Abstract
Phosphorylation of KAT5 by ABL upon chromatin perturbation or DNA damage enhances ATM activity.
Major finding: Phosphorylation of KAT5 by ABL upon chromatin perturbation or DNA damage enhances ATM activity.
Clinical relevance: ABL inhibition may augment the effects of DNA damaging agents or epigenetic therapies.
Impact: KAT phosphorylation serves as a sensing mechanism linking chromatin to the DNA damage response.

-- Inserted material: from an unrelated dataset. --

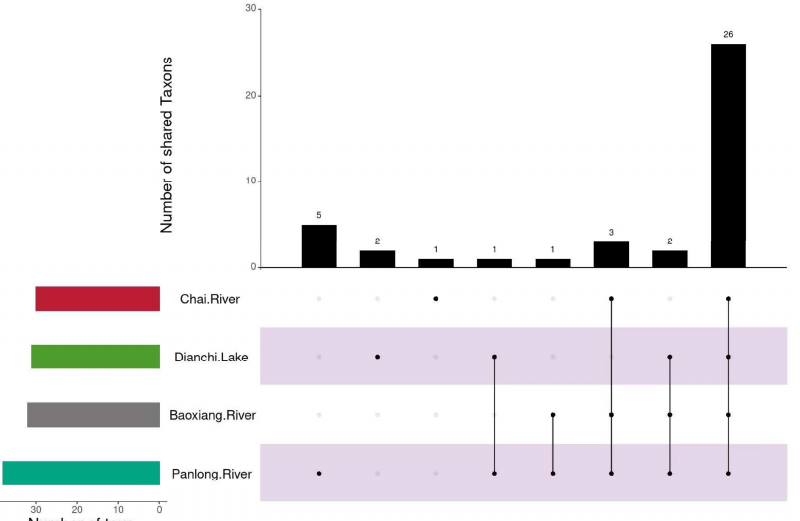
Figure 2. Upset plot with the number of shared taxa among habitats and the total number of taxa detected.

DNA double-strand breaks (DSB) induce changes in chromatin structure, but the mechanisms linking chromatin alterations to the DNA damage response are poorly understood. Lysine acetyltransferase 5 (KAT5, also known as TIP60) binds trimethylated histone H3 lysine 9 (H3K9me3) and acetylates ATM, which promotes ATM phosphorylation and activation of the DNA damage response, but it is unknown how KAT5 binding is regulated. Kaidi and Jackson found that binding of KAT5 to H3K9me3 increased in response to ionizing radiation and was dependent on tyrosine phosphorylation of the KAT5 chromodomain. KAT5 phosphorylation was not required for its histone acetyltransferase activity but was necessary for acetylation of ATM, phosphorylation of downstream ATM targets, and activation of DNA damage–induced cell-cycle checkpoints, indicating that KAT5 has distinct roles in regulating gene expression and the DNA damage response. Interestingly, alterations in chromatin structure induced by histone deacetylase inhibition or heterochromatin protein 1α depletion also facilitated KAT5 binding to H3K9me3 and induced KAT5 phosphorylation and ATM acetylation, indicating that chromatin perturbations can also activate ATM signaling in the absence of DNA damage. Increased binding to H3K9me3 protected KAT5 from phosphatase activity and enhanced accumulation of phosphorylated KAT5, revealing a mechanism coupling changes in chromatin structure to activation of checkpoint signaling. Consistent with previous studies indicating that the tyrosine kinase ABL plays a role in ATM activation, ABL directly phosphorylated KAT5 in vitro and was required for accumulation of phosphorylated KAT5, ATM signaling, and cell-cycle checkpoint activation after ionizing radiation or histone deacetylase inhibitor treatment. Together, these findings indicate that KAT5 phosphorylation links changes in chromatin structure to ATM-mediated checkpoint signaling and raises the possibility that clinically available ABL inhibitors may disrupt the DNA damage response and potentiate the effects of DSB-inducing chemotherapeutic agents or chromatin modulators.